1931      In Spanien wird im Jahr 1931 ein Gesetz erlassen, dass den bis dahin geltenden Ausschluss von Frauen, Priestern und Angehörigen des Öffentlichen Dienstes vom passiven Wahlrecht abschaffte. Vom aktiven Wahlrecht bleiben Frauen weiterhin ausgeschlossen. Das allgemeine Stimmrecht erhalten sie aber noch im gleichen Jahr. 1933 dürfen sie auch wählen. Mit Beginn der Franco-Diktatur wird aber das allgemeine Wahlrecht unterdrückt. Nach Ende der Diktatur in Spanien erhalten Frauen aber auch ihr Wahlrecht wieder zurück.

1944      In Frankreich dürfen Männer bereits seit 1848 wählen. Es dauert fast 100 Jahre, bis Frauen auch wählen gehen dürfen und gewählt werden können.

1971      Eins der letzten Länder in Europa, dass auch Frauen das Wahlrecht zubilligte, war die Schweiz.

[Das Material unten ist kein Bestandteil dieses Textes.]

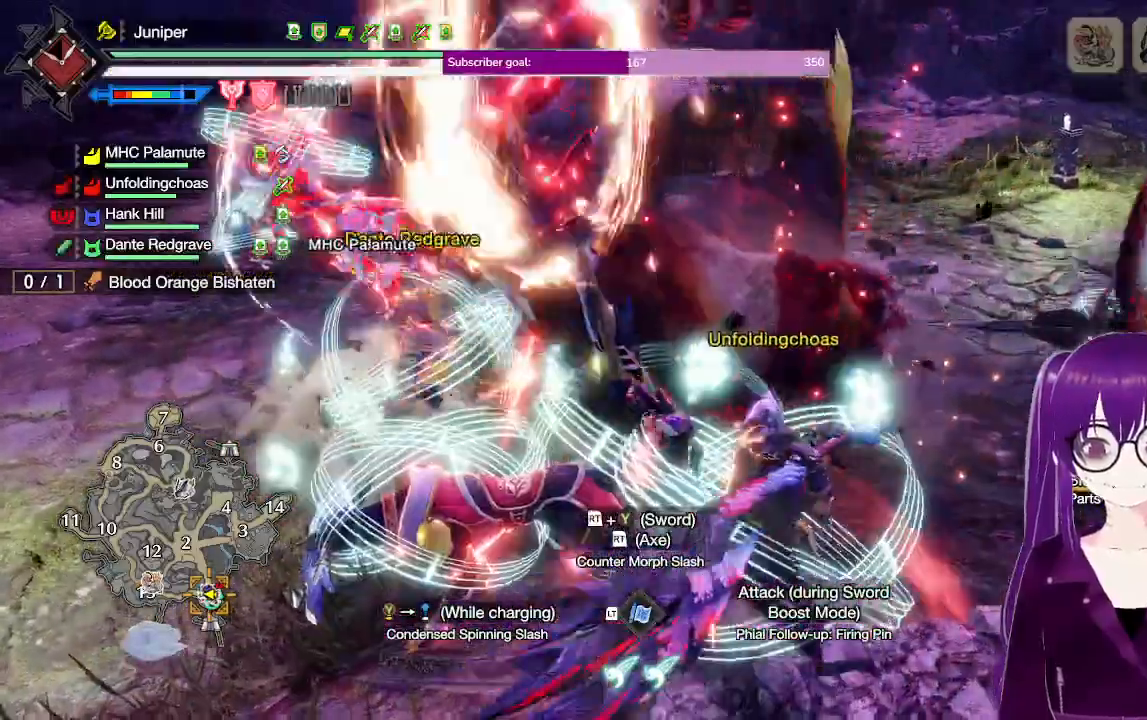
{"buttons": ["Y"], "left_stick": "up-left", "right_stick": "center", "events": [[117, "left_stick", "up"], [167, "left_stick", "up-left"], [217, "Y", "up"], [283, "Y", "down"]]}
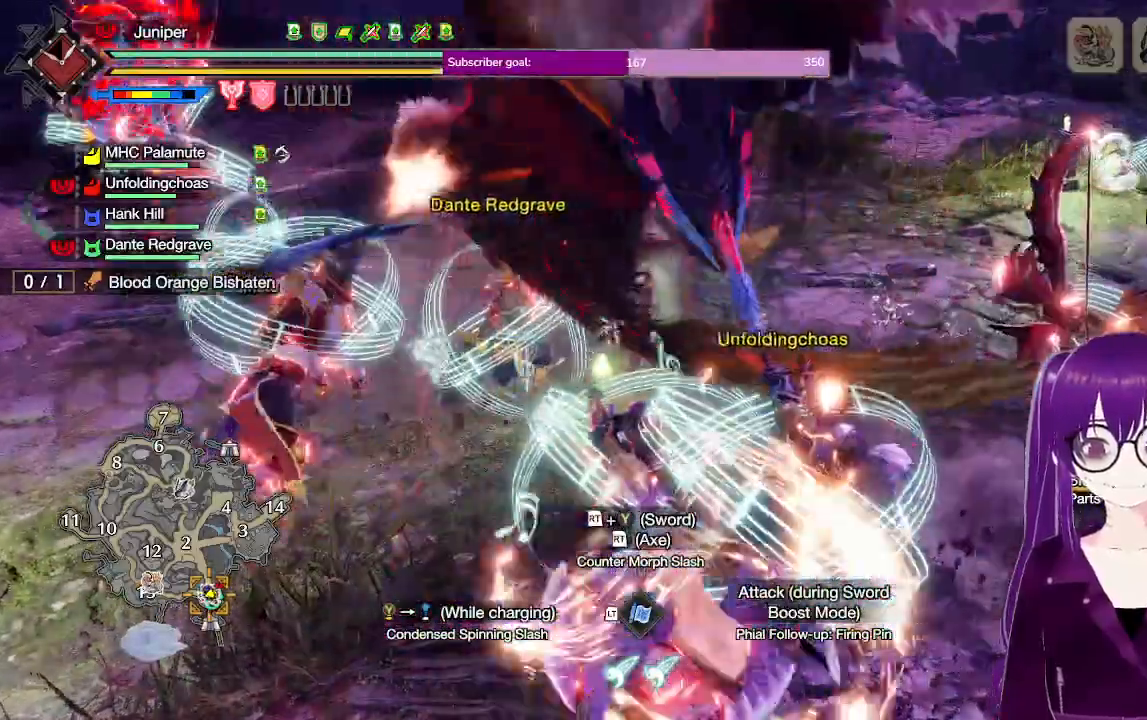
{"buttons": ["Y"], "left_stick": "up-left", "right_stick": "center", "events": []}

Das passive Wahlrecht erhielten Frauen hier im Februar 1971. Die Schweiz war somit eines der letzten europäischen Länder, welches ihrer weiblichen Bevölkerung die vollen Bürgerrechte zugestanden, doch sie war das erste Land, in dem dies durch eine Volksabstimmung (des männlichen Teils der Bevölkerung) geschah. Bis aber Frauen auch in allen Kantonen wählen durften, dauerte es weitere 20 Jahre.

1974      Noch später als in der Schweiz erhielten Frauen in Portugal 1974 das Wahlrecht. Zuvor durften Frauen zwar wählen, aber nur wenn sie einen bestimmten Schulabschluss nachweisen konnten oder etwas später lesen und schreiben beherrschten.

1984 Lichtenstein war das letzte Land in Europa, das Frauen das Wahlrecht zubilligte.

1994 In Südafrika wird das allgemeine, freie und gleiche Wahlrecht für Männer und Frauen und noch wichtiger für alle Bevölkerungsgruppen eingeführt. Weiße Frauen hatten bereits 1930 das aktive und passive Wahlrecht erhalten. Für Frauen galt hier auch keine Einschränkung, Männer mussten bestimmte Eigentumsschranken überwinden.

In Brunei gibt es kein Wahlrecht. Weder für Frauen noch für Männer. Auf nationaler Ebene ernennt der Sultan einen gesetzgebenden Rat. Von diesen 33 Ratsmitgliedern waren 2021 drei Frauen.

Kein Wahlrecht für Frauen gibt es weiterhin im Vatikanstadt. Hier gibt es nur die Wahl des Papstes. An dieser Wahl dürfen nur Kardinäle teilnehmen. Da Frauen keine Kardinäle werden können, dürfen sie nicht wählen.